Joe Townsend has worked with our group for ca. 6 years. As an undergraduate he worked as a summer student and was one of the first co-authors of OSCAR. He’s submitted his thesis and is being examined on Wednesday. His work has greatly informed what Nick Day has been doing. Here’s a snippet of what he has in his thesis (we are currently writing the paper)
He extracted small molecular entities from the data – what is now CrystalEye – WWMM – and optimsed the geometry in much the same was a Nick has been doing. He then compared the calculated and observed geometries of over 1000 entries and got:
joegamess1.PNG
This shows a wide scatter (y is calc, x is observed). Is the deviation due to problems with the data or problems with the model or both? Have a think and then read on…

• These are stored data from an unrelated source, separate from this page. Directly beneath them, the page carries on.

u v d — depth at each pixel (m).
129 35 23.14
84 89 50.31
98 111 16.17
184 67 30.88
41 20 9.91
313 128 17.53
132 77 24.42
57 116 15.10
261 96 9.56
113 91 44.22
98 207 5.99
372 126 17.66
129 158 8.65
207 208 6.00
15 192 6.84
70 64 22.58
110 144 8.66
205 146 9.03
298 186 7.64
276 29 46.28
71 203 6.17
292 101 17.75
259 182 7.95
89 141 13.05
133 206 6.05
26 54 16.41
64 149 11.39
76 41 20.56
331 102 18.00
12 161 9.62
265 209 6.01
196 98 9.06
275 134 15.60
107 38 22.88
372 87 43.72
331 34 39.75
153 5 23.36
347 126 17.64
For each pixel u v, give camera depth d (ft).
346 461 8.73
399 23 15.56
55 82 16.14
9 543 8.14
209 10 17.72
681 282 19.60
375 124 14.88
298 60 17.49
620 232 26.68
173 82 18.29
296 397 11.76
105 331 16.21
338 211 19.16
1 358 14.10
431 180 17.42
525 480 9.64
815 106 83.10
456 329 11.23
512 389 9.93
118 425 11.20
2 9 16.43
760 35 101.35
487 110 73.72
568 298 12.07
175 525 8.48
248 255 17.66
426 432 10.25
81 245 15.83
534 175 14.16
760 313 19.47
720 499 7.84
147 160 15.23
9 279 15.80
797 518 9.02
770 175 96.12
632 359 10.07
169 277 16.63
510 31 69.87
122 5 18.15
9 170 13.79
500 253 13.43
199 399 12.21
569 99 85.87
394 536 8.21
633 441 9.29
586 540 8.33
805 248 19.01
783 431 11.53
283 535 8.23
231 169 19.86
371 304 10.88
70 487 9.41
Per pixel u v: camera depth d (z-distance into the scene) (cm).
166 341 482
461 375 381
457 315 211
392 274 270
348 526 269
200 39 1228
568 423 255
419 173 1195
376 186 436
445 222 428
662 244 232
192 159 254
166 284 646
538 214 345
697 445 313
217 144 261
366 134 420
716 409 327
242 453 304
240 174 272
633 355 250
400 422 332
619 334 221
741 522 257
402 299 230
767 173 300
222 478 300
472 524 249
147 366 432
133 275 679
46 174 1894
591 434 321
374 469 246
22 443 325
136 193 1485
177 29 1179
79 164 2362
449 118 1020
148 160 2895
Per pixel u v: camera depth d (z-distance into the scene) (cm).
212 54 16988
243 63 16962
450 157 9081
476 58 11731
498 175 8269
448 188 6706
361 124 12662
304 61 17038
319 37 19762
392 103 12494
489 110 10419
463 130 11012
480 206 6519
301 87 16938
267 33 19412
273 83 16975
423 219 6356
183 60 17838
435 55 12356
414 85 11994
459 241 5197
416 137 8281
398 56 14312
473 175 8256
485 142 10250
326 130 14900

By carefully analysing outliers Joe came up with about 10 ways that the data might have problems. Because the data were Open, and because the metadata were Open and rich, Joe was able to create a protocol that filtered out entries with potential problems in the data. The protocol was NOT based on the fact of an entry being an outlier, but with some aspect of metadata. (Here is PART of the protocol)
protocol1.PNG
As a result it was possible to devise a machine procedure which AUTOMATICALLY created a cleaned data set. The resulting comparison then looked like this:
joegamess2.PNG
You can see immediately that although there are many fewer entries the agreement is excellent. As a result, and only as a result, it was possible to find outliers where there were potential concerns about the quality of the calculated data. The effects are small, but probably real. We’ll see if the examiners agree. (The obvious outlier above (1.31, 1.25) is due to differences in the models – gas-phase versus crystal – i.e. “crystal packing forces”)
This shows that in principle it is possible to create robots which use both theory and experiment to improve each other. It relies on having good open metadata and open data.